Start of Block

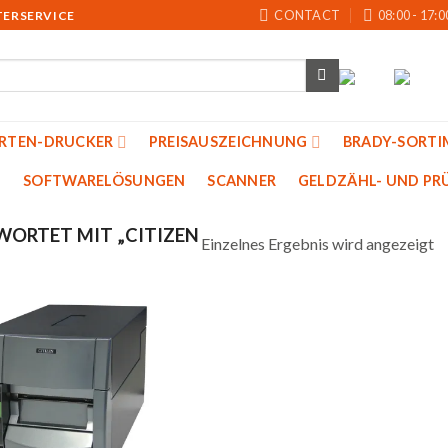
CONTACT
08:00 - 17:0
TERSERVICE
ARTEN-DRUCKER
PREISAUSZEICHNUNG
BRADY-SORTI
SOFTWARELÖSUNGEN
SCANNER
GELDZÄHL- UND PRU
ORTET MIT „CITIZEN
Einzelnes Ergebnis wird angezeigt
Auf
die
Merkliste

End of Block

From where "PREISAUSZEICHNUNG" appears to the last line of the listing above, please write out every line exactly; leave out the rest.

PREISAUSZEICHNUNG
BRADY-SORTI
SOFTWARELÖSUNGEN
SCANNER
GELDZÄHL- UND PRU
ORTET MIT „CITIZEN
Einzelnes Ergebnis wird angezeigt
Auf
die
Merkliste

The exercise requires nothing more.